O QUE FAZER
a) Responda a partir do acórdão:
(i) Como foi a votação?
(ii) Que tribunal julgou procedente a oposição?
(iii) A falta de pagamento de que imposto, e de que anos, deu origem à execução fiscal?
b) Prossiga o acórdão sobre a gerência de facto a partir da última conclusão apresentada pela Fazenda Pública.

TEXTO DE LEITURA

───

Acórdãos TCAS

Acórdão do Tribunal Central Administrativo Sul
Processo:2548/14.0BELRS
Secção:CT
Data do Acordão:12/03/2020
Relator:CRISTINA FLORA
Descritores:OPOSIÇÃO,
GERÊNCIA DE FACTO,
ACTO ISOLADO
Sumário:I. À luz das regras de experiência comum, da assinatura de um único requerimento de pagamento em prestações que constitui a prática de um ato isolado, não se poderá extrair a conclusão de que a Oponente exerceu de facto a gerência da sociedade executada originária, porque é necessário a demonstração de uma atividade continuada, através da prática reiterada de atos de gestão ou administração;
II. Sendo o exercício efetivo de funções de administração ou gestão um dos pressupostos da responsabilidade tributária subsidiária prevista no art. 24.º da LGT, e cabendo à Fazenda Pública o ónus da prova dos pressupostos da responsabilidade subsidiária, deve contra si ser valorada a falta de prova sobre o efetivo exercício de funções de administração ou gestão pela Oponente.
Votação:UNANIMIDADE
Aditamento:
1
Decisão Texto Integral:Acordam, em conferência, os juízes que constituem a Secção de Contencioso Tributário do Tribunal Central Administrativo Sul:

I. RELATÓRIO

H..., veio deduzir oposição à execução fiscal nº 1... e apenso, instaurada, originariamente contra a sociedade X..., Lda., por falta de pagamento de IRC dos anos de 2009 e 2010, encontrando-se em dívida a quantia de €3.859,13.

O Tribunal Tributário de Lisboa julgou procedente a oposição.

Inconformada, a FAZENDA PÚBLICA, veio recorrer contra a referida decisão, tendo apresentado as suas alegações e formulado as seguintes conclusões:
«1. O presente recurso visa reagir contra a douta sentença declaratória de procedência da oposição, deduzida na execução fiscal nº 1..., instaurada pelo Serviço de Finanças de Vila Franca de Xira 1, para cobrança da quantia exequenda de €3.859,13, e acrescidos, por falta de pagamento de IRC dos anos de 2009 e 2010, execução inicialmente instaurada à devedora originária X..., Lda., NIF 5....

2. Visa-se a parte da sentença, na qual, o Tribunal “a quo” considerou que tendo a reversão sido concretizada ao abrigo da alínea b), do nº 1 do artº 24º da LGT, competia à Administração Tributária fazer prova do exercício de facto da gerência por parte da oponente.

───

DADOS FORNECIDOS
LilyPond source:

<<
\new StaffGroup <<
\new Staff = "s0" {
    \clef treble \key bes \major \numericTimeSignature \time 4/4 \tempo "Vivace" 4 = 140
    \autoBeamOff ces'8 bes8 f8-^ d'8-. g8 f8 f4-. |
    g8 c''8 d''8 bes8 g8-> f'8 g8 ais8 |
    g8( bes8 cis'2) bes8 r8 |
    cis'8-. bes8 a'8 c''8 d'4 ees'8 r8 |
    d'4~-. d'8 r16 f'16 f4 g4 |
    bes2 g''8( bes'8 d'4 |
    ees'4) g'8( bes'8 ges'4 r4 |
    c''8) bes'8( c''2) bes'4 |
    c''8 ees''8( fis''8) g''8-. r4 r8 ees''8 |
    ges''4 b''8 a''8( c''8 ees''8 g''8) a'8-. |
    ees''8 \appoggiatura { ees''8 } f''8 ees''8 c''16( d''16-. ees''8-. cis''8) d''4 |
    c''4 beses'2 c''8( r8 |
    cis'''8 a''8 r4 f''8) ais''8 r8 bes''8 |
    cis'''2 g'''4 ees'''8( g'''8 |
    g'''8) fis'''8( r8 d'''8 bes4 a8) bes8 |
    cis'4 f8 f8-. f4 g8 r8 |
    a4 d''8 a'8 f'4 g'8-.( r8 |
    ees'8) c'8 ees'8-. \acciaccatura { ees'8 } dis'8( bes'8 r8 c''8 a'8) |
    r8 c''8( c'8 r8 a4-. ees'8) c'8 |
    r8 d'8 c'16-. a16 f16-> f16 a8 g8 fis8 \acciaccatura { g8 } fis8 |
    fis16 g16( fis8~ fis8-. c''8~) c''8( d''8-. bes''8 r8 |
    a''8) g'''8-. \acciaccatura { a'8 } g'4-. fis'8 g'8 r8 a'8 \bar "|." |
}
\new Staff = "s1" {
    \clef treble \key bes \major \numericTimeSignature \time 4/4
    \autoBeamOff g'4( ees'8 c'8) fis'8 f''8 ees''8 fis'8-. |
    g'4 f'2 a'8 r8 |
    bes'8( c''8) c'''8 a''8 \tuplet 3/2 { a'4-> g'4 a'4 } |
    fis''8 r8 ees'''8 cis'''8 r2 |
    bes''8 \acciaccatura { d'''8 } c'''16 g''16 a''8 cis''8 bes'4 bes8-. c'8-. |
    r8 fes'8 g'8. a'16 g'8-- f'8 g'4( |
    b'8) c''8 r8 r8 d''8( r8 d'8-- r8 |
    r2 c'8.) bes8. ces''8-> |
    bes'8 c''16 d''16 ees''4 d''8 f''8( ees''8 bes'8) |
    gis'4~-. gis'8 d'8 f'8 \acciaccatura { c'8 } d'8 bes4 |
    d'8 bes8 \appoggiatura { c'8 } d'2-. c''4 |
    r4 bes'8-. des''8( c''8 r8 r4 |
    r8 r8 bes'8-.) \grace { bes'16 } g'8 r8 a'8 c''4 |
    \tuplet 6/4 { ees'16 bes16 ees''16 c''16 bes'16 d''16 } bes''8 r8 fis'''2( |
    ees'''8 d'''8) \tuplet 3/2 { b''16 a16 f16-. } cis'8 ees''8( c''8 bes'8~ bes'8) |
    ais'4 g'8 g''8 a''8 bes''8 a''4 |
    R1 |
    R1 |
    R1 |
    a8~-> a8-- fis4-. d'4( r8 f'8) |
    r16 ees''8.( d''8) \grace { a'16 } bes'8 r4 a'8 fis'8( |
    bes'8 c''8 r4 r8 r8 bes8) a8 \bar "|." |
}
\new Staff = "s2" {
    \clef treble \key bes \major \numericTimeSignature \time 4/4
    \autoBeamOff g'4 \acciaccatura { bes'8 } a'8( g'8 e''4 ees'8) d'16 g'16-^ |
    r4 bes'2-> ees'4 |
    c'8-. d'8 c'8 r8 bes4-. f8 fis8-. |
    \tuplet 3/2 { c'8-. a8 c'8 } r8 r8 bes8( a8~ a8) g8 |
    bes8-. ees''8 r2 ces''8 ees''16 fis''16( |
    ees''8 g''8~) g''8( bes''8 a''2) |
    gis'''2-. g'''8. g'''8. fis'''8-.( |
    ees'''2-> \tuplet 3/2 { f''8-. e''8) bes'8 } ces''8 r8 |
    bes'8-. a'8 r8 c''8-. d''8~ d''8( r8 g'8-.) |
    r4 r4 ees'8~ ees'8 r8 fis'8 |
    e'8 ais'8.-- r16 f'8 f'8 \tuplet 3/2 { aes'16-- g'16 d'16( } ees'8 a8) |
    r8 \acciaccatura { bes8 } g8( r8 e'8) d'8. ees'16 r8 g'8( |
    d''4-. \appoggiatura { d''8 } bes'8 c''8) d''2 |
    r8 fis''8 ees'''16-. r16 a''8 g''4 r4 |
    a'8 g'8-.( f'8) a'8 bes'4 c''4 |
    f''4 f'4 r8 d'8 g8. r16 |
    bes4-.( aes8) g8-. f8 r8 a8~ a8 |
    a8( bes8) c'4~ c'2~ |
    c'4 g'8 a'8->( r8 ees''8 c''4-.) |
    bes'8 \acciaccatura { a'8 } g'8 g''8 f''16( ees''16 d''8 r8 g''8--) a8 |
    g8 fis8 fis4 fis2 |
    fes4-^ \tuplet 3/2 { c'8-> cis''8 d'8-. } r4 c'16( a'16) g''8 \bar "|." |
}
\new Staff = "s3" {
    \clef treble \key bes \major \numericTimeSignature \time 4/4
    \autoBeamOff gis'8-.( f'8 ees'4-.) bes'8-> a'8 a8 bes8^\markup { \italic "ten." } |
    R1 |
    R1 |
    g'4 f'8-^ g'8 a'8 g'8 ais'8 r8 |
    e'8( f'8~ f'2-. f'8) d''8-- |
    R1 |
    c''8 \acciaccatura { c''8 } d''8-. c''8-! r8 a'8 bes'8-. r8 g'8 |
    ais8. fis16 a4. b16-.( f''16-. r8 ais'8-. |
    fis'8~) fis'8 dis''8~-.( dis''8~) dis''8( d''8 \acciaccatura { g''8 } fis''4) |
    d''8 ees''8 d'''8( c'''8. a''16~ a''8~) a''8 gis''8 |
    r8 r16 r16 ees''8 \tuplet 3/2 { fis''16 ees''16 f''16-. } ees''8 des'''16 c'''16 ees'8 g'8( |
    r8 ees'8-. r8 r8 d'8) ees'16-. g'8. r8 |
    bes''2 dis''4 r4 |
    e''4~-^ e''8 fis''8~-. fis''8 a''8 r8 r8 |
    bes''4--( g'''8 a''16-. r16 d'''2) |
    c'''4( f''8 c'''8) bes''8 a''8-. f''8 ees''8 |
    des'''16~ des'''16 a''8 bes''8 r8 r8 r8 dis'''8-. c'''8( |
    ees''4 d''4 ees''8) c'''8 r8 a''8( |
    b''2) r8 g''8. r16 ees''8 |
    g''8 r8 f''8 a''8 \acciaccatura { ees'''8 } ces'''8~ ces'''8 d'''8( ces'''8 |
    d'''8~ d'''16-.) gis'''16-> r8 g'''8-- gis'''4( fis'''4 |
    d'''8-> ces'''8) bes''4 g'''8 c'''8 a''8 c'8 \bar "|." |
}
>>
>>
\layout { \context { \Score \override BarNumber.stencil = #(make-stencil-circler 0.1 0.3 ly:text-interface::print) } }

───

RESPOSTAS POR TAREFA
a)
(i) Por unanimidade.
(ii) O Tribunal Tributário de Lisboa.
(iii) IRC dos anos de 2009 e 2010.

b)
3. Decorre das normas legais plasmadas na LGT que a suscetibilidade da ora oponente ser responsabilizada subsidiariamente pelo pagamento da dívida em causa decorre do facto de, no período ao qual a mesma respeita, ser uma das gerentes da devedora originária, conforme resulta da análise à certidão permanente e ainda ao cadastro constante do sistema informático gerido pela Autoridade Tributária.

4. Ora, em face do exposto anteriormente, e coincidindo os factos constitutivos da dívida tributária com o período em que exercia o cargo, aquela torna-se responsável subsidiária da empresa (al. b), do nº 1, do artº 24º da LGT, e artº 8º, nº 1, al. b) do RGIT).

5. Tal como foi demonstrado e não considerado na decisão proferida, o órgão de execução fiscal reuniu provas que bem revelam o efetivo exercício do cargo de gerência por parte da oponente, nomeadamente o recebimento de rendimento pelo cargo de gerência e o facto de, em nome da sociedade devedora originária, ter requerido junto do Serviço de Finanças de Vila Franca de Xira 1, o pagamento em prestações no âmbito do PEF 1…, conforme requerimento datado de 01/09/2010, que oportunamente se juntou aos autos para todos os efeitos legais.

6. Ora, sem mais discussões porque desnecessárias, tal atuação revela o efetivo exercício do cargo.

7. E tal porque “(…) se o ato em causa tem apenas eficácia interna, estamos perante poderes de administração ou gestão. Se o ato tem eficácia sobre terceiros, verifica-se o exercício de poderes de representação (cfr. Raúl Ventura, Comentário ao CSC, Sociedades por Quotas, III, Almedina, 1991, pág. 128 e ss.) (sublinhado nosso).

8. Mais, ao assinar documentos em nome da sociedade, exteriorizou a vontade daquela, vinculando-a e representando-a perante terceiros, bem revelando assim o dito exercício tal como decorre do artº 260º, nº 4 do CSC.

9. Daí que, em face do conteúdo dos autos, não restou à Administração Tributária senão concluir que, sendo a oponente gerente de facto da devedora originária e, sendo o património desta manifestamente insuficiente para assegurar o cumprimento das obrigações tributárias, encontravam-se reunidos, e provados todos os requisitos necessários à efetivação da responsabilidade subsidiária por reversão da execução fiscal.

10. Pelo que, em face ao exposto, é convencimento da Fazenda Pública que o Tribunal “a quo” incorreu em erro de julgamento sobre a factualidade constante dos autos, consubstanciada na errada interpretação quanto à alegada falta de prova dos requisitos necessários à efetivação da responsabilidade subsidiária por reversão.

Nestes termos, e nos mais de direito aplicáveis, em face da motivação e das conclusões atrás enunciadas, deve ser dado provimento ao presente recurso, revogando-se, em consequência a douta sentença ora recorrida, com as legais consequências, assim se fazendo por Vossas Excelências a costumada JUSTIÇA.»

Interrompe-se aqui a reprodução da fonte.